- Task details
Rewrite the lines in the records as a numbered list, from the line with "left elbow: (831, 403, 6)" to the line with "right ankle: (765, 523, -32)", both included, leaving out any blank lines.

- Dataset extract
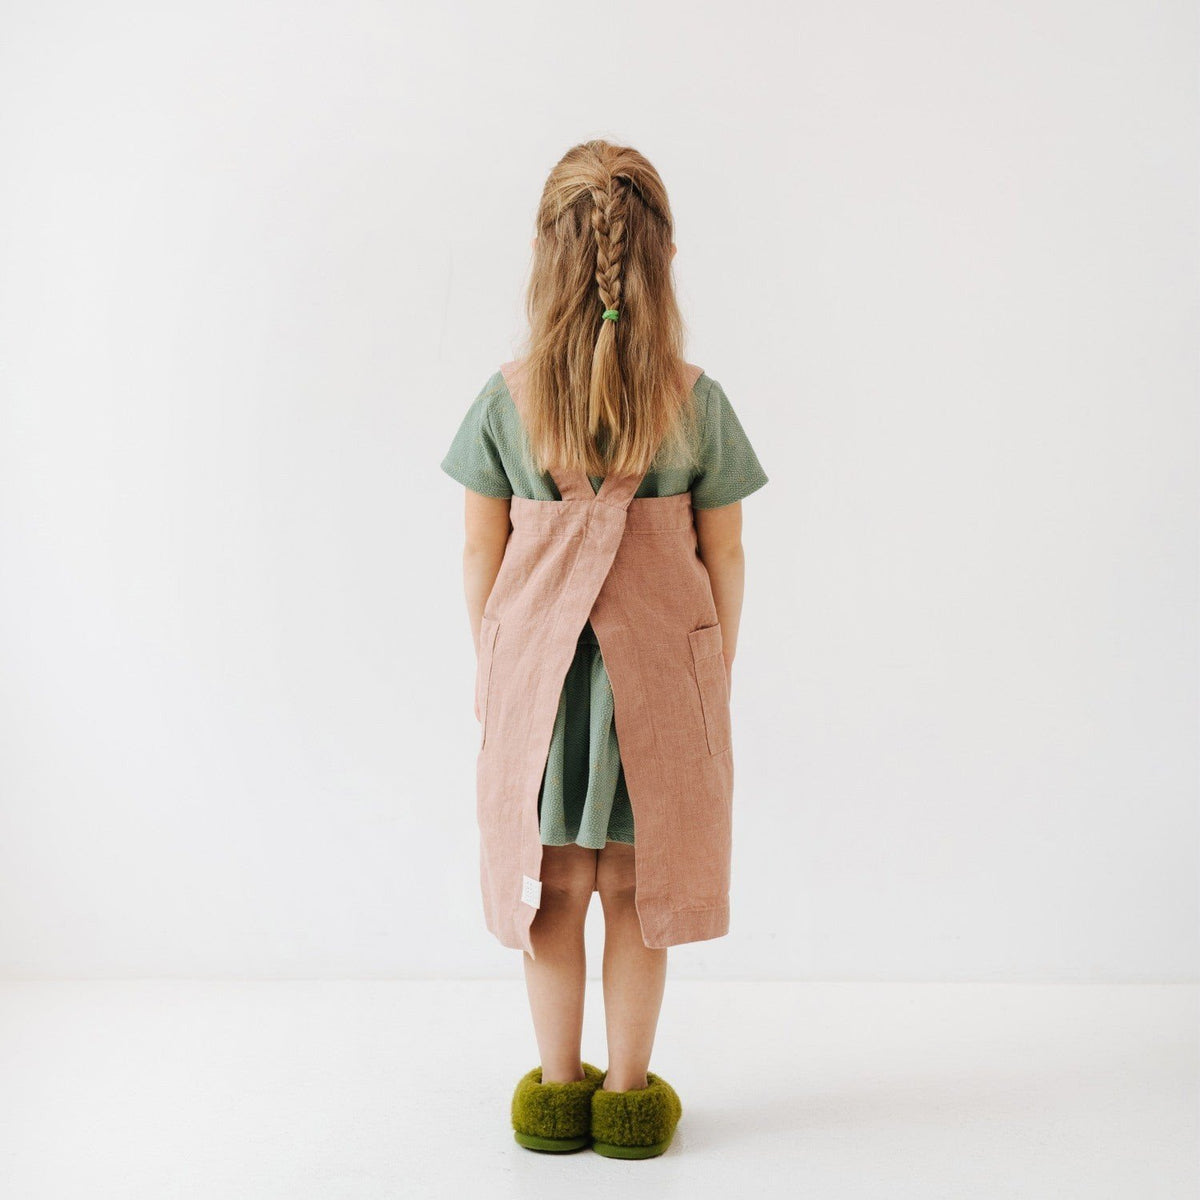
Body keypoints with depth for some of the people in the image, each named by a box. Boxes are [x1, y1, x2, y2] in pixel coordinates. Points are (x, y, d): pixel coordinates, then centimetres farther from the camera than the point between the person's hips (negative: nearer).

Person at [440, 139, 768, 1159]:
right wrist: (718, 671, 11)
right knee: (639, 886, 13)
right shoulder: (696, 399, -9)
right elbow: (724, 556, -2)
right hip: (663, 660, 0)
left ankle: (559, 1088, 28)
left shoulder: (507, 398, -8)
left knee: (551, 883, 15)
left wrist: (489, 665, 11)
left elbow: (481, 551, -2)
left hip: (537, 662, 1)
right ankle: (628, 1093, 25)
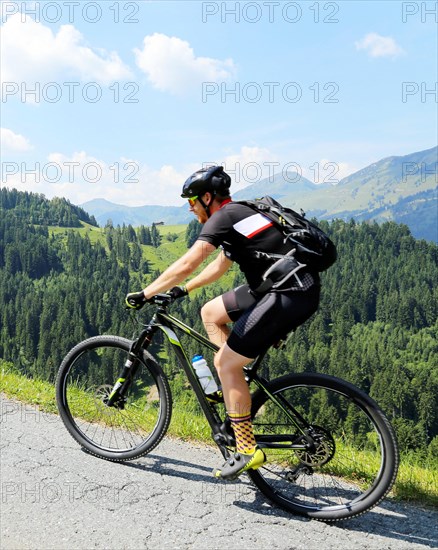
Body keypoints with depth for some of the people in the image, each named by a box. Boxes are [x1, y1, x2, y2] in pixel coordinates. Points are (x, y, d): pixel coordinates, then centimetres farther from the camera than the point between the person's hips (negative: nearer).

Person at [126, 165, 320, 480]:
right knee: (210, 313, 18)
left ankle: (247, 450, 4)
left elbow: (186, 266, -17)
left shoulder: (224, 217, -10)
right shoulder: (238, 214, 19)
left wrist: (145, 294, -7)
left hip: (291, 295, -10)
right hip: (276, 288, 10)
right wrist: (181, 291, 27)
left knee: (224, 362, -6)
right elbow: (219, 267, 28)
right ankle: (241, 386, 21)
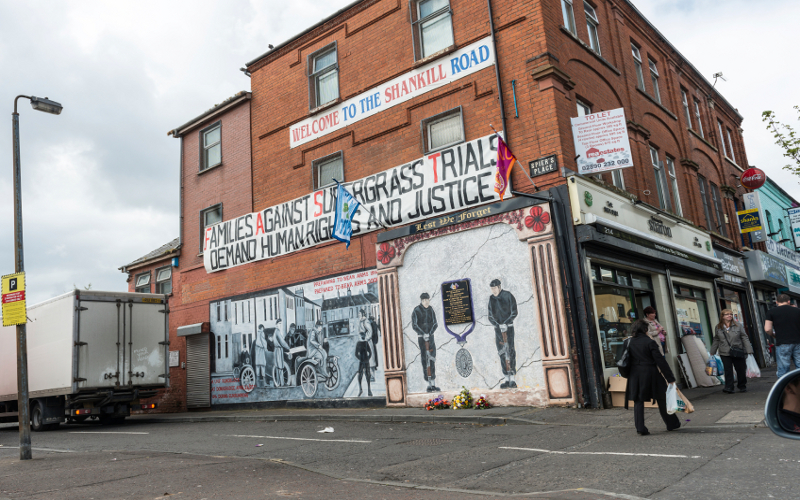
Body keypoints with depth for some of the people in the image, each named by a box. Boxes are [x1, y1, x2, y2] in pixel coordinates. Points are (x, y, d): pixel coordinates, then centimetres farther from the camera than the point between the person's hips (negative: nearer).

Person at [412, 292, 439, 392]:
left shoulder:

==

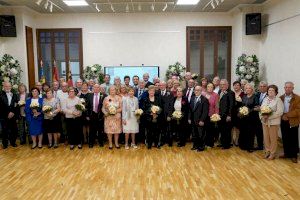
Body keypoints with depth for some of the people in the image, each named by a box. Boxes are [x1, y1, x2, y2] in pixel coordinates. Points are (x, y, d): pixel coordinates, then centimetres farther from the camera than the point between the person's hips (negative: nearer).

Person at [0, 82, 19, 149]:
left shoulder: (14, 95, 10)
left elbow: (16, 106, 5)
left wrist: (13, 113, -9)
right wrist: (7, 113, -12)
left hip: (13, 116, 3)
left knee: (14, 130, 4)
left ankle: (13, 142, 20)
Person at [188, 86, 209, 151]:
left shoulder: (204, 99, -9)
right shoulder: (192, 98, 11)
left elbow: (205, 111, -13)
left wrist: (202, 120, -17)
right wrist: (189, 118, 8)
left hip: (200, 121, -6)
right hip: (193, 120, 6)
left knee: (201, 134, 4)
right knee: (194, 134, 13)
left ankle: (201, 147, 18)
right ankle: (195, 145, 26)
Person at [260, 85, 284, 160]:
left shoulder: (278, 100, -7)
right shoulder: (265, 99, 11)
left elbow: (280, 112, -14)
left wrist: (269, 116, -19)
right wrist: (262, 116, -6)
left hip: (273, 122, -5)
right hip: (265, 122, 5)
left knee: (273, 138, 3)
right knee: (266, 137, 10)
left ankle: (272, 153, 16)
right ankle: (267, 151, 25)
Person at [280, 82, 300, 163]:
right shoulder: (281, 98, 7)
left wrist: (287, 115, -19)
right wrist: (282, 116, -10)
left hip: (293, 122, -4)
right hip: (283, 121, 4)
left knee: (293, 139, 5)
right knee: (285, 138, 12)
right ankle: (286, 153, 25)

---

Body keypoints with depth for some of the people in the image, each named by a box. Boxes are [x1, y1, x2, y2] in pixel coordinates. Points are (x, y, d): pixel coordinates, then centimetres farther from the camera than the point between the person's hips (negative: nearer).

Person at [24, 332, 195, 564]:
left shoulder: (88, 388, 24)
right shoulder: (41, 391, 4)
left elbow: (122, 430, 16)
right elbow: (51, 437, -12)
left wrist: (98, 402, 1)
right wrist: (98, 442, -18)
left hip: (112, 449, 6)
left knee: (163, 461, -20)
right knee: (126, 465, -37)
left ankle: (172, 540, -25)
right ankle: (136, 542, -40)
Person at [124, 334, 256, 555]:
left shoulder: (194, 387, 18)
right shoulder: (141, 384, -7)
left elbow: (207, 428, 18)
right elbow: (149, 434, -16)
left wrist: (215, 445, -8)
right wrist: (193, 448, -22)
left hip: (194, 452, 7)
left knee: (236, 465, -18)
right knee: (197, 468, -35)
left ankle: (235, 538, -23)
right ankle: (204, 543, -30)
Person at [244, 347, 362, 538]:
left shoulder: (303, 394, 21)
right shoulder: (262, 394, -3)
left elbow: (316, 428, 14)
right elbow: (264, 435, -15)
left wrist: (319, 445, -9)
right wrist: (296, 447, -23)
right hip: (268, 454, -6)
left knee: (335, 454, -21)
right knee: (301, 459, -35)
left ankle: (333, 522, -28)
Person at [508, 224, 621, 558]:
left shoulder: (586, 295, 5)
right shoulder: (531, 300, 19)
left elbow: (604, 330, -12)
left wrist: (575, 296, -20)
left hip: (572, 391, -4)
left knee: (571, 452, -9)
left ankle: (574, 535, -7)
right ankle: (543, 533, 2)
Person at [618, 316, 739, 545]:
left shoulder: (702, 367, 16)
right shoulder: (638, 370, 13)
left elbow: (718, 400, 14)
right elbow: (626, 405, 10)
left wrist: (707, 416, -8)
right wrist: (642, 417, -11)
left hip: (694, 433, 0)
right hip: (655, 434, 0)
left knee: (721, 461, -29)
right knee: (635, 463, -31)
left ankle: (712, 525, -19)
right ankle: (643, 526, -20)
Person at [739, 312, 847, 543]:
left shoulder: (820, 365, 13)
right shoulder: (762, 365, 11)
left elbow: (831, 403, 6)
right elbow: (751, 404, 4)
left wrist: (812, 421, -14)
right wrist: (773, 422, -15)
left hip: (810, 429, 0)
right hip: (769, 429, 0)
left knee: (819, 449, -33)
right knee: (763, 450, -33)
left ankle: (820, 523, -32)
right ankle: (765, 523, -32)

- Task output
1. left elbow: (831, 403, 6)
2. right elbow: (751, 404, 4)
3. left wrist: (812, 421, -14)
4. right wrist: (773, 422, -15)
5. left hip: (810, 429, 0)
6. right hip: (769, 429, 0)
7. left knee: (819, 449, -33)
8. right knee: (763, 450, -33)
9. left ankle: (820, 523, -32)
10. right ankle: (765, 523, -32)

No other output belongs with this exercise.